## Work instructions
The needed output is the run of lines below from the one containing "7741 MD Coevorden" through the one containing "tágítófejek bajonettzárral gyorsan", copied exactly and free of pictures.

********

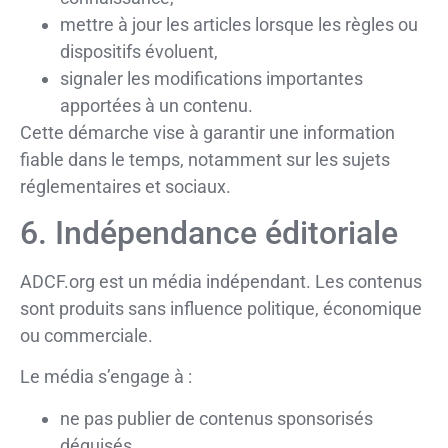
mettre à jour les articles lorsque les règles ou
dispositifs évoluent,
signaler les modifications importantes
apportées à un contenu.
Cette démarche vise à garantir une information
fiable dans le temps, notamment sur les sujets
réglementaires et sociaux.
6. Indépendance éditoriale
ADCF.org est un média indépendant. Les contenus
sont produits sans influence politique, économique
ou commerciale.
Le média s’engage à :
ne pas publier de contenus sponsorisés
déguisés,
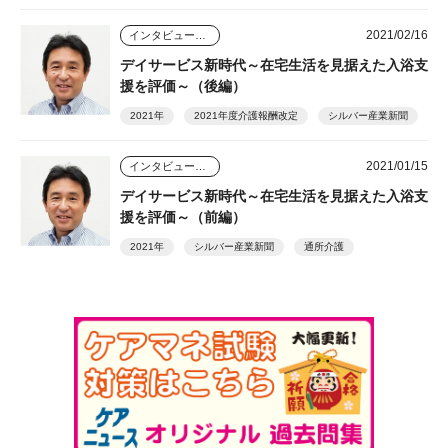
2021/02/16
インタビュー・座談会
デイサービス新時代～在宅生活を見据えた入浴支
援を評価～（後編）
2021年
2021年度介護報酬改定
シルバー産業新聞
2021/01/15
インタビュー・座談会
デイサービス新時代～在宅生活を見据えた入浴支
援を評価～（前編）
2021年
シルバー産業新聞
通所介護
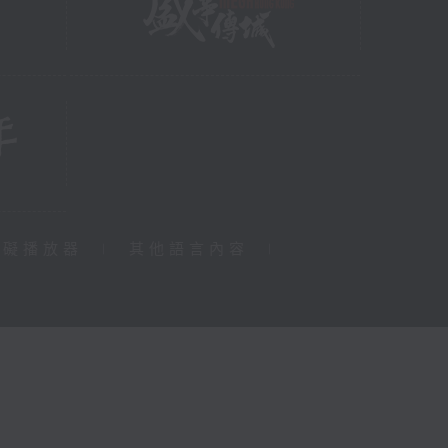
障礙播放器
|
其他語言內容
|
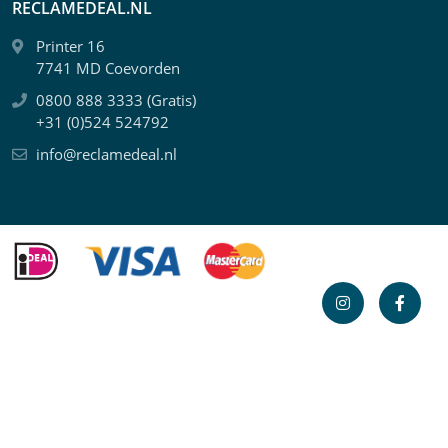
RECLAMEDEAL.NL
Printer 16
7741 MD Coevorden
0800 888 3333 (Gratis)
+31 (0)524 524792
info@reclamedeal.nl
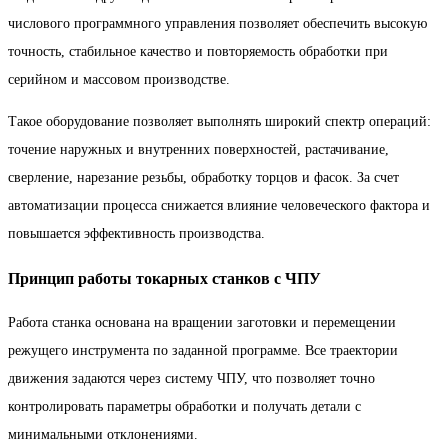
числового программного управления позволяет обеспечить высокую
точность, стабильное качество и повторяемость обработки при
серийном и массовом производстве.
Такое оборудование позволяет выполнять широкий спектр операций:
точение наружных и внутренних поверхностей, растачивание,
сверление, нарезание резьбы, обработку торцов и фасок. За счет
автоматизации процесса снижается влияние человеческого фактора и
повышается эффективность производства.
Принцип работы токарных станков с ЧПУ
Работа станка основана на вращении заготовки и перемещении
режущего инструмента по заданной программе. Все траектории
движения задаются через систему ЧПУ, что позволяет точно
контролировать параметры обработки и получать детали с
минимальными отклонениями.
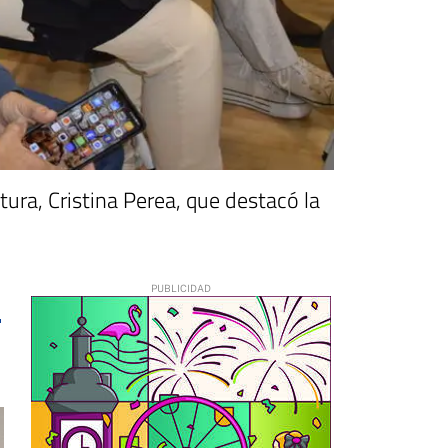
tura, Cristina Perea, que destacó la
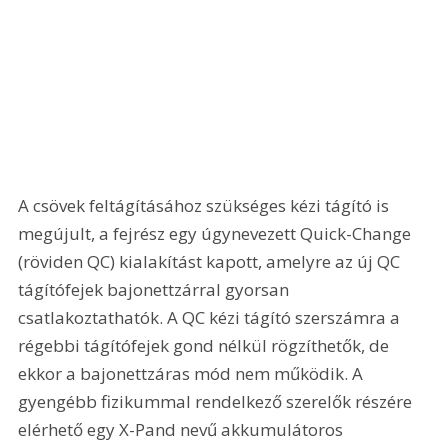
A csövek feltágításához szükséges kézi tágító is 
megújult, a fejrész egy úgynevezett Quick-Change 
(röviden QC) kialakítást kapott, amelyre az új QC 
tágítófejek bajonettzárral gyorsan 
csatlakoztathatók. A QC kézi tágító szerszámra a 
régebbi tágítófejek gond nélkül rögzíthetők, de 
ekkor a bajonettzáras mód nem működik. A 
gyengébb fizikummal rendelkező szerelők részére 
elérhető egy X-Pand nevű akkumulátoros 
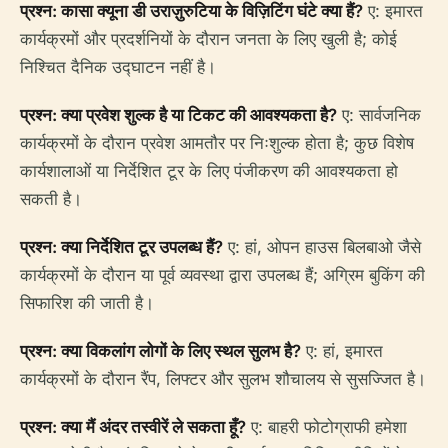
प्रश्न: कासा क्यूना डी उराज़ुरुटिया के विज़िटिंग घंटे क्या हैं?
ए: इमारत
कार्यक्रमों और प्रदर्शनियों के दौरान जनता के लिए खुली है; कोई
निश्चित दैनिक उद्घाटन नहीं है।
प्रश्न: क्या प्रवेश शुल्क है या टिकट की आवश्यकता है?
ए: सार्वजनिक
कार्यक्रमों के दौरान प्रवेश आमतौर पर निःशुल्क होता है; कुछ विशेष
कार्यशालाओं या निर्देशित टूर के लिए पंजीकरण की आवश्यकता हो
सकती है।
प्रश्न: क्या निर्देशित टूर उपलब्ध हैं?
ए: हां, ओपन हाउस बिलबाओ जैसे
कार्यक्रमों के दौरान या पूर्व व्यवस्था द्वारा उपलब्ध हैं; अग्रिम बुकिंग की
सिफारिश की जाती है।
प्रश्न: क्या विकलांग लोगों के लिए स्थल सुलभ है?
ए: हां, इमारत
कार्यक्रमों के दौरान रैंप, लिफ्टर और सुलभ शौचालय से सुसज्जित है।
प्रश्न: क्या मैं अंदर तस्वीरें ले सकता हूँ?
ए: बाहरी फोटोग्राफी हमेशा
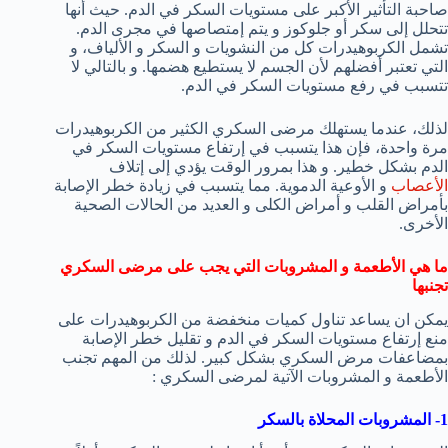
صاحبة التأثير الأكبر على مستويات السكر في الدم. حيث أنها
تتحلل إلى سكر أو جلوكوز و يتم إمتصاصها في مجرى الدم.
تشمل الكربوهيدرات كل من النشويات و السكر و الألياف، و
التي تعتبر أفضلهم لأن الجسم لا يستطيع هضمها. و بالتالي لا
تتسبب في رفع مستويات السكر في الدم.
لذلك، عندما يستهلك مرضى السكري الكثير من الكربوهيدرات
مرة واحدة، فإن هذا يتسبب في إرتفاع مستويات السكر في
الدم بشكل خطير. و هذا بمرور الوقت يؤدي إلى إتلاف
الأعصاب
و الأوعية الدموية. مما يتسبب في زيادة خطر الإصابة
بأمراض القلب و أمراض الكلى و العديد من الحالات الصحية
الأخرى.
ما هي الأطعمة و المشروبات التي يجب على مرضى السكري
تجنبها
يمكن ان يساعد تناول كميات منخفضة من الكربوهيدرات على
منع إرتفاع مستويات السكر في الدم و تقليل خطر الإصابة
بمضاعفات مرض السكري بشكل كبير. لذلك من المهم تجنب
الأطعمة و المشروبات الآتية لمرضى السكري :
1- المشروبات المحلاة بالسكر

********

## Answer to this problem
7741 MD Coevorden
0800 888 3333 (Gratis)
+31 (0)524 524792
info@reclamedeal.nl
числового программного управления позволяет обеспечить высокую
точность, стабильное качество и повторяемость обработки при
серийном и массовом производстве.
Такое оборудование позволяет выполнять широкий спектр операций:
точение наружных и внутренних поверхностей, растачивание,
сверление, нарезание резьбы, обработку торцов и фасок. За счет
автоматизации процесса снижается влияние человеческого фактора и
повышается эффективность производства.
Принцип работы токарных станков с ЧПУ
Работа станка основана на вращении заготовки и перемещении
режущего инструмента по заданной программе. Все траектории
движения задаются через систему ЧПУ, что позволяет точно
контролировать параметры обработки и получать детали с
минимальными отклонениями.
tura, Cristina Perea, que destacó la
A csövek feltágításához szükséges kézi tágító is 
megújult, a fejrész egy úgynevezett Quick-Change 
(röviden QC) kialakítást kapott, amelyre az új QC 
tágítófejek bajonettzárral gyorsan 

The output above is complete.